Published online by Cambridge University Press: 23 May 2014
Parallel with and spurred on in part by the emergence of Jamaican reggae onto the international pop music scene in the mid-1970s, the Jamaican Rastafarian movement, whose origins are to be found on the island of Jamaica in the early 1930s, has within the past two decades managed to expand beyond its island homeland and attract a widespread and culturally diverse global following.
Until now, the movement has drawn its largest and most committed following from among those whose indigenous culture has been suppressed, and in certain instances completely supplanted, by Western models imposed during centuries of European and American colonial expansion. For the young unemployed or underemployed Maori in New Zealand, Havasupai Indian living on a reservation at the bottom of the Grand Canyon, West Indian struggling for survival in Brixton and Ghanaian in Accra trying to come to terms with urban living in a multiethnic, post-colonial African society, adherence to Rastafari provides an alternative source of meaning and identity to a life frequently punctuated by hopelessness, alienation and despair in what is often perceived as a hostile, corrupt and hypocritical Eurocentric environment.

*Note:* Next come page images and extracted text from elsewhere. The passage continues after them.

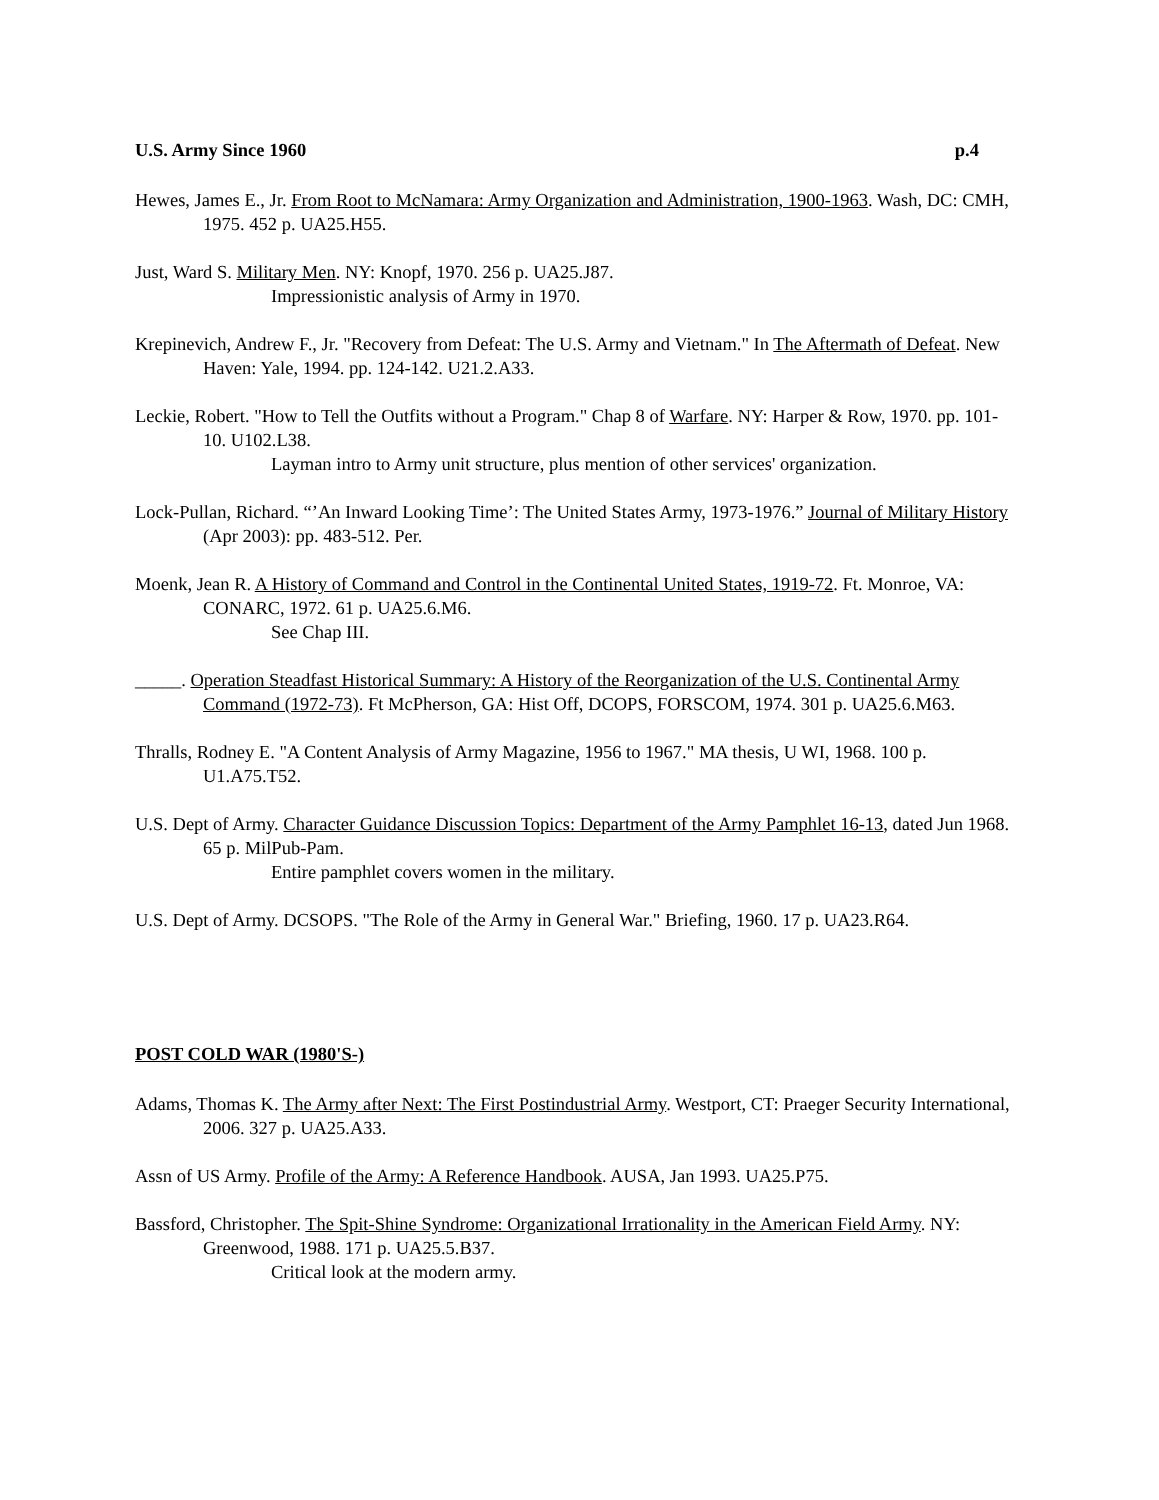U.S. Army Since 1960 p.4
Hewes, James E., Jr. From Root to McNamara: Army Organization and Administration, 1900-1963. Wash, DC: CMH, 1975. 452 p. UA25.H55.
Just, Ward S. Military Men. NY: Knopf, 1970. 256 p. UA25.J87.
Impressionistic analysis of Army in 1970.
Krepinevich, Andrew F., Jr. "Recovery from Defeat: The U.S. Army and Vietnam." In The Aftermath of Defeat. New Haven: Yale, 1994. pp. 124-142. U21.2.A33.
Leckie, Robert. "How to Tell the Outfits without a Program." Chap 8 of Warfare. NY: Harper & Row, 1970. pp. 101-10. U102.L38.
Layman intro to Army unit structure, plus mention of other services' organization.
Lock-Pullan, Richard. “’An Inward Looking Time’: The United States Army, 1973-1976.” Journal of Military History (Apr 2003): pp. 483-512. Per.
Moenk, Jean R. A History of Command and Control in the Continental United States, 1919-72. Ft. Monroe, VA: CONARC, 1972. 61 p. UA25.6.M6.
See Chap III.
_____. Operation Steadfast Historical Summary: A History of the Reorganization of the U.S. Continental Army Command (1972-73). Ft McPherson, GA: Hist Off, DCOPS, FORSCOM, 1974. 301 p. UA25.6.M63.
Thralls, Rodney E. "A Content Analysis of Army Magazine, 1956 to 1967." MA thesis, U WI, 1968. 100 p. U1.A75.T52.
U.S. Dept of Army. Character Guidance Discussion Topics: Department of the Army Pamphlet 16-13, dated Jun 1968. 65 p. MilPub-Pam.
Entire pamphlet covers women in the military.
U.S. Dept of Army. DCSOPS. "The Role of the Army in General War." Briefing, 1960. 17 p. UA23.R64.
POST COLD WAR (1980'S-)
Adams, Thomas K. The Army after Next: The First Postindustrial Army. Westport, CT: Praeger Security International, 2006. 327 p. UA25.A33.
Assn of US Army. Profile of the Army: A Reference Handbook. AUSA, Jan 1993. UA25.P75.
Bassford, Christopher. The Spit-Shine Syndrome: Organizational Irrationality in the American Field Army. NY: Greenwood, 1988. 171 p. UA25.5.B37.
Critical look at the modern army.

If Rastafarianism functions as an ideological corrective to the suffering, exploitation and alienation experienced by young people of color the world over, it holds an especially heightened resonance and appeal for Africans and those of African descent. And while the messages expounded by the Rastafari promote love and respect for all living things and emphasize the paramount importance of human dignity and self-respect, above all else they speak of freedom from spiritual, psychological as well as physical slavery and oppression (things Africans have come to know much about over the course of the last four centuries, be it directly via the holocaust of the Middle Passage or indirectly through the degrading experience of colonization).